This secret cession became public in 1802 when Napoleon sent a French force to take possession of New Orleans and Louisiana (which remained ostensibly under Spanish control). Jefferson and other Americans—Republicans and Federalists alike—were worried. They thought Spanish control of Louisiana troublesome, since the Spanish could easily close off the port of New Orleans to the shipment of American goods. Yet, Spain was weak, and Jefferson hoped that in time Americans could take advantage of this weakness and begin pealing away parts of Louisiana for the United States. French control of Louisiana, however, was another matter altogether, for Napoleon’s France was strong and thus a real hindrance to American expansion westward. Hoping to ward off the French threat, Jefferson wrote to the American minister at Paris telling him to warn the French government that “the day that France takes possession of New Orleans . . . we must marry ourselves to the British fleet and nation.” This was no idle threat; for Great Britain was Napoleon’s greatest enemy in Europe. An American alliance with Great Britain could threaten French possessions in the Americas.
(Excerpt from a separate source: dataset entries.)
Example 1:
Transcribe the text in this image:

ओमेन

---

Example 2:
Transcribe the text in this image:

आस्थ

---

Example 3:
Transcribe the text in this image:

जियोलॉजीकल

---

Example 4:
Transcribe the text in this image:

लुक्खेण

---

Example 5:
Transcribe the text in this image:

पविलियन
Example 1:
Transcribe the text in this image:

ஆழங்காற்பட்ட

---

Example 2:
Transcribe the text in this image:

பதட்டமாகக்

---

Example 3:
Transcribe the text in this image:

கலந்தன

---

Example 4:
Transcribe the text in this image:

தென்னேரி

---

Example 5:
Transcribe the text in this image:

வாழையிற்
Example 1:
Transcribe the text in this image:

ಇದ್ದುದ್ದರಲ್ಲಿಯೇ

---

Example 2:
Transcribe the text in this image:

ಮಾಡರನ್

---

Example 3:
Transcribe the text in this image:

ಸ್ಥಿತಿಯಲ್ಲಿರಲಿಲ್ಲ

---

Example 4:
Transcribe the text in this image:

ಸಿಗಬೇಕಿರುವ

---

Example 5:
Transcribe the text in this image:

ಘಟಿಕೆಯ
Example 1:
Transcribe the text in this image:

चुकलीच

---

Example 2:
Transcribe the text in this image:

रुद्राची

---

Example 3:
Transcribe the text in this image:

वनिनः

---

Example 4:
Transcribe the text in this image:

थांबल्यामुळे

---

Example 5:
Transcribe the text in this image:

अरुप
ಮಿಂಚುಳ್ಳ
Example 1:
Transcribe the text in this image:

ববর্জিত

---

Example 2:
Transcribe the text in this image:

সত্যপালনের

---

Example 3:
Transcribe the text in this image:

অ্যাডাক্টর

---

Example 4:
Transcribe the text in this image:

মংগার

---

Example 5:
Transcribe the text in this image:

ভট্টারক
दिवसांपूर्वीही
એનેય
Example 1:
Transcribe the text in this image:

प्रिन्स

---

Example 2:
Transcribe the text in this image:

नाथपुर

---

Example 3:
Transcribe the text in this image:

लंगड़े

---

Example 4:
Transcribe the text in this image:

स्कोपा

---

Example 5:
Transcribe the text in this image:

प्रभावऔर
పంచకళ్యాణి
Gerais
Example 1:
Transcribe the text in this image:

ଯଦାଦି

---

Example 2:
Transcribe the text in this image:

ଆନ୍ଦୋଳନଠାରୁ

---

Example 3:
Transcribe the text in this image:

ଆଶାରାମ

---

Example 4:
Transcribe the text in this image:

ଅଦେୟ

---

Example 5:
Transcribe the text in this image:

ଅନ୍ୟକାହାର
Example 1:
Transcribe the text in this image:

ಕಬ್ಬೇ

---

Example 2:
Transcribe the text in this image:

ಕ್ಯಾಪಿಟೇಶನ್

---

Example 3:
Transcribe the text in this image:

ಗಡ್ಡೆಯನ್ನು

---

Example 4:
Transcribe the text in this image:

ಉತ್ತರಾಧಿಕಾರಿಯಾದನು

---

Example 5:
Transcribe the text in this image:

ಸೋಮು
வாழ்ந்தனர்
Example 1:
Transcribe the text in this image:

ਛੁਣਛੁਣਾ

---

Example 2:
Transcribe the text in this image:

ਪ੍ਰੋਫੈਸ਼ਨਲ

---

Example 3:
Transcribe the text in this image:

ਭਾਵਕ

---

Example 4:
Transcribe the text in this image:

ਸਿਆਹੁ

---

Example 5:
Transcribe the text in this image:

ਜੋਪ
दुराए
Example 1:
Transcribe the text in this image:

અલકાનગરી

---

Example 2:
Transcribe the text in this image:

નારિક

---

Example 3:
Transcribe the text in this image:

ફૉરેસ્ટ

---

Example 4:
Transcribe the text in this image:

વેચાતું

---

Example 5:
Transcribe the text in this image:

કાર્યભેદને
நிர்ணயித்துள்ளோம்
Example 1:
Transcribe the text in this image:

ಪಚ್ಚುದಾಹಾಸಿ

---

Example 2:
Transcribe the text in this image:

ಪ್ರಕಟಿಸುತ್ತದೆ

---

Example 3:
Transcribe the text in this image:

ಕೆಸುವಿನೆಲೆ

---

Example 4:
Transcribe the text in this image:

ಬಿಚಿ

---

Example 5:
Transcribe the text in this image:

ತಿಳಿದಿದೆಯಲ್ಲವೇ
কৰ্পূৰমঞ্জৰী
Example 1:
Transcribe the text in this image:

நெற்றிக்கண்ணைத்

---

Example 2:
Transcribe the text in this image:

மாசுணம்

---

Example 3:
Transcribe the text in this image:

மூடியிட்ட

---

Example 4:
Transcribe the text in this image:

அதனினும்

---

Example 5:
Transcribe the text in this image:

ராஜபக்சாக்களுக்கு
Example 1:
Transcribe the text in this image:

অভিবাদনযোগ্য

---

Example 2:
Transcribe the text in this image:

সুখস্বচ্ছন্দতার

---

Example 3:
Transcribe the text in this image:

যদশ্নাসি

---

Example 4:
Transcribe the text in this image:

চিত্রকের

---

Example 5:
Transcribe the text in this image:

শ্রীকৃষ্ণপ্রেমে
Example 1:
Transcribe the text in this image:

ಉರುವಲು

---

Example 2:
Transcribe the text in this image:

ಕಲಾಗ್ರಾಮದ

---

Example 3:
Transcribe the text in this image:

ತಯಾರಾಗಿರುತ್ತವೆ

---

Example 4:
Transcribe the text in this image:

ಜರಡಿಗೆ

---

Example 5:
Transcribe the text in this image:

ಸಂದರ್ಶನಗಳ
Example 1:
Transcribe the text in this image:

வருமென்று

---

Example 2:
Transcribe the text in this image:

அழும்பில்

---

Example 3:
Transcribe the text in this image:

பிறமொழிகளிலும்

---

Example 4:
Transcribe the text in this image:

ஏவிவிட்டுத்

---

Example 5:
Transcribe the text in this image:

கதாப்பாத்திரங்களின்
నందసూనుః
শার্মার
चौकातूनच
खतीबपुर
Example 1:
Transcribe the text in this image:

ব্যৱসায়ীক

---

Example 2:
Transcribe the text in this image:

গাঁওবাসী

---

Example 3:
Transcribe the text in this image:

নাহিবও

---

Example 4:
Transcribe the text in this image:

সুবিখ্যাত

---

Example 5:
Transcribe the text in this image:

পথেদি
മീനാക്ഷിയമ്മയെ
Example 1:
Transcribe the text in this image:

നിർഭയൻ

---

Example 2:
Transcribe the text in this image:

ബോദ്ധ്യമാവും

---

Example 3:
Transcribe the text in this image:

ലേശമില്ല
Tensions between France and the United States increased in 1803; the Spanish governor of Louisiana again forbade Americans in the West the right to ship their goods through the port of New Orleans. The president’s Federalist rivals clamored for war with France; but Jefferson, eager to maintain peace, instead sent James Monroe to France as envoy extraordinary to help the American consul Robert Livingston negotiate an understanding with France.
Events now took a significant turn. Napoleon was mobilizing for war with Britain, and he feared that, with their superior sea power, the British might seize Louisiana. Moreover, Napoleon needed money. On April 11, 1803, his minister, Talleyrand, approached Livingston and Monroe and offered to sell the whole of Louisiana to the United States. Nineteen days later Livingston and Talleyrand signed an agreement in which France agreed to sell Louisiana to the United States for the bargain price of $15 million.
Jefferson faced a quandary. According to his own political philosophy, the Constitution gave the president no authority to add to national territory by treaty. His lawyers, however, hammered out a justification, worthy of Hamilton, for the purchase; the power to purchase was implied, they said, not actually spelled out, in the Constitution. The reasoning certainly violated Jefferson’s strict-constructionism; but his conviction that the U.S. should expand to the west—even, perhaps, to the Pacific—as well as his fear of foreign powers in the West demanded a momentary lapse from constitutional purity. The failure to control New Orleans, he thought, would imperil the continuance of the West in the federal union. “The future destinies of our country hang on the event of this negotiation,” said Jefferson. So despite its dubious constitutionality, Jefferson submitted the treaty to the Senate, and it was ratified.
On November 30, 1803, the Spanish government formally transferred Louisiana to France. Three weeks later, France transferred the territory to the United States. By the stroke of a pen, Jefferson had doubled the size of the country.